Kur'an-ı Kerim ve Türkçe Meali Sayfa 131
28. Ama hayır (böyle demeleri) geçmişte (kendilerinden) gizlemiş oldukları hakikat onlara açık şekilde görünecek (olmasındandır); ve eğer (hayata) geri döndürülmüş olsalardı, kendilerine yasaklanmış olan şeye yine dönerlerdi. Unutma ki onlar geçek yalancılardır!
29. Ve bazı (inançsız)lar, "Bu dünyadaki hayatımızın ötesinde başka bir şey yoktur ve öldükten sonra dirilmeyeceğiz!" derler.
30. Ama sen (onları) Rablerinin huzuruna çıkarılacakları (ve) Onun, "Bu, hakikat değil mi?" diye soracağı zaman görsen. Onlar, "Evet, Rabbimiz hakkı için öyle!" diye cevap verecekler. (Bunun üzerine,) Allah, "Tadın öyleyse" diyecek, "hakikati reddetmenizden doğan bu azabı!"

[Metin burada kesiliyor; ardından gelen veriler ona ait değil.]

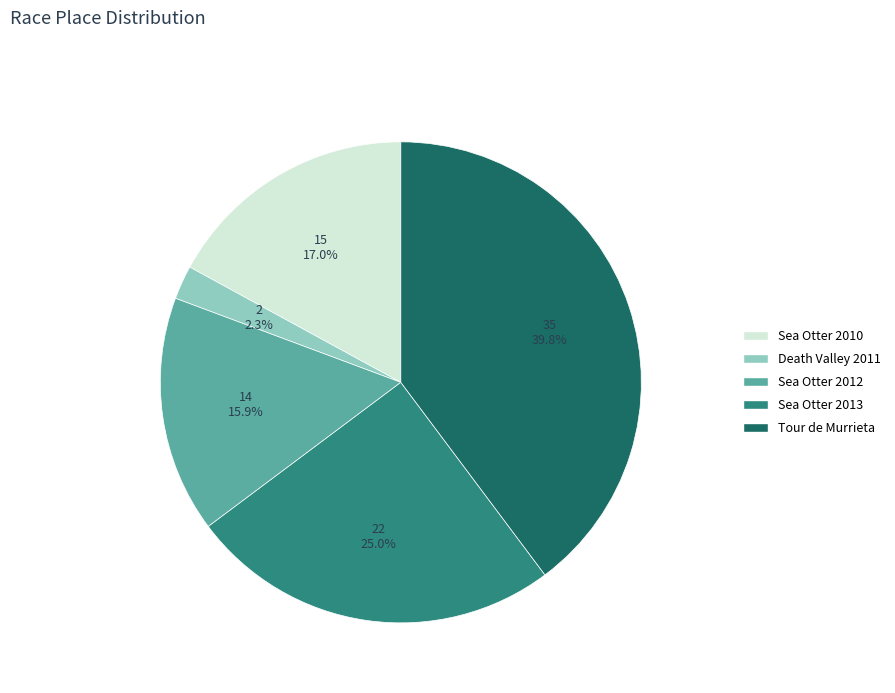

Does any single category account for the majority?

No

31. Kıyamet Saati ansızın gelip çatıncaya (ve) "Yazıklar olsun bize ki onu gözardı etmişiz!" diye ağlaşıp dövününceye kadar Allaha varacaklarını inkar edenler gerçekten hüsrana uğrayanlardır, çünkü omuzlarında günahlarının yükünü taşıyacaklardır: Ah, o yüklenecekleri (ağırlık) ne kötüdür!
32. Bu dünya hayatı, bir oyundan, eğlenceden ve geçici bir zevkten başka bir şey değildir; ama ahiret hayatı Allaha karşı sorumluluklarının bilincinde olanlar için çok daha güzeldir. Öyleyse aklınızı kullanmaz mısınız?

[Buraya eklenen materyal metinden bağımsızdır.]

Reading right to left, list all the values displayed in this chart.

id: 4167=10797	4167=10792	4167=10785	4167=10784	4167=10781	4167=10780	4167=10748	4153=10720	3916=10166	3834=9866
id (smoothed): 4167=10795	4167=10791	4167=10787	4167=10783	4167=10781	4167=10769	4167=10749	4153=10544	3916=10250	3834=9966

33. Bu insanların söylediklerinin seni gerçekten üzdüğünü pekala biliyoruz: Ama, unutma ki, onların yalanladığı sen değilsin; bu zalimlerin inkar ettiği, aslında Allahın mesajlarıdır.
34. Gerçek şu ki, senden önce (de) peygamberler yalanlanmıştır; ama onlar, Bizden yardım gelinceye kadar bütün düzmece ithamlara ve kendilerine yapılan bütün eziyetlere sabırla katlandılar: Çünkü hiçbir güç Allahın vaatlerini(n sonucunu) değiştiremez. Ve o peygamberlerin tarihleri hakkında şu anda sen de bilgi sahibisin.

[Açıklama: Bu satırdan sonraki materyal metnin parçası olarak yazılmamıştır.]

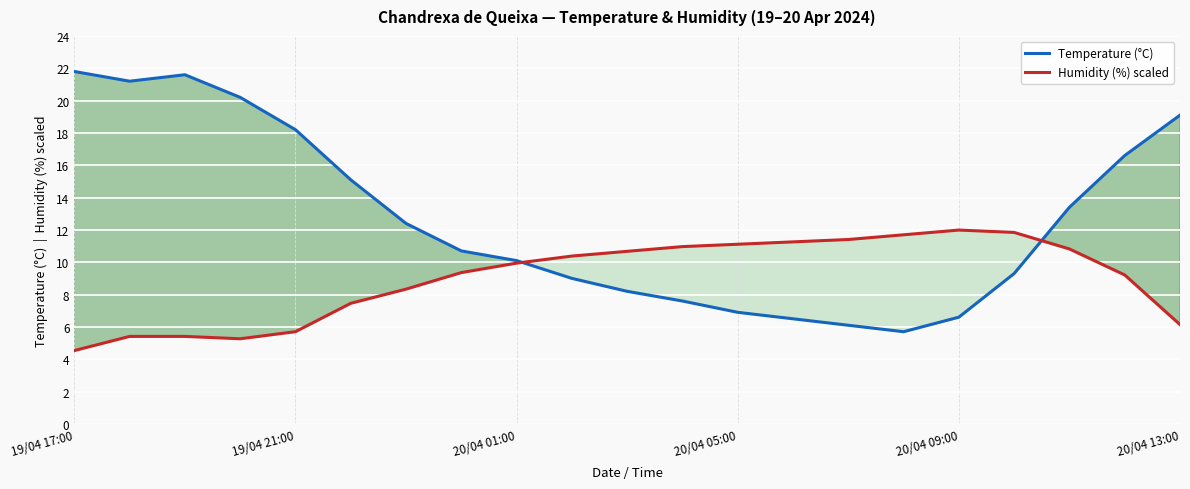

The Temperature (°C) series shows 19.1 at 20/04 13:00. True or false?

True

35. Eğer hakikati inkar edenlerin sana sırtlarını dönmeleri seni sıkıntıya sokuyorsa ve o nedenle onlara (daha ikna edici) bir mesaj getirmek için yerin dibine inebilecek yahut merdivenle göğe yükselebilecek durumda isen, (durma yap;) ama (unutma ki) eğer Allah dileseydi onların tümünü (Kendi) rehberliği altında toplardı. O halde, sakın (Allahın yollarını) görmezden gelmeye çalışma.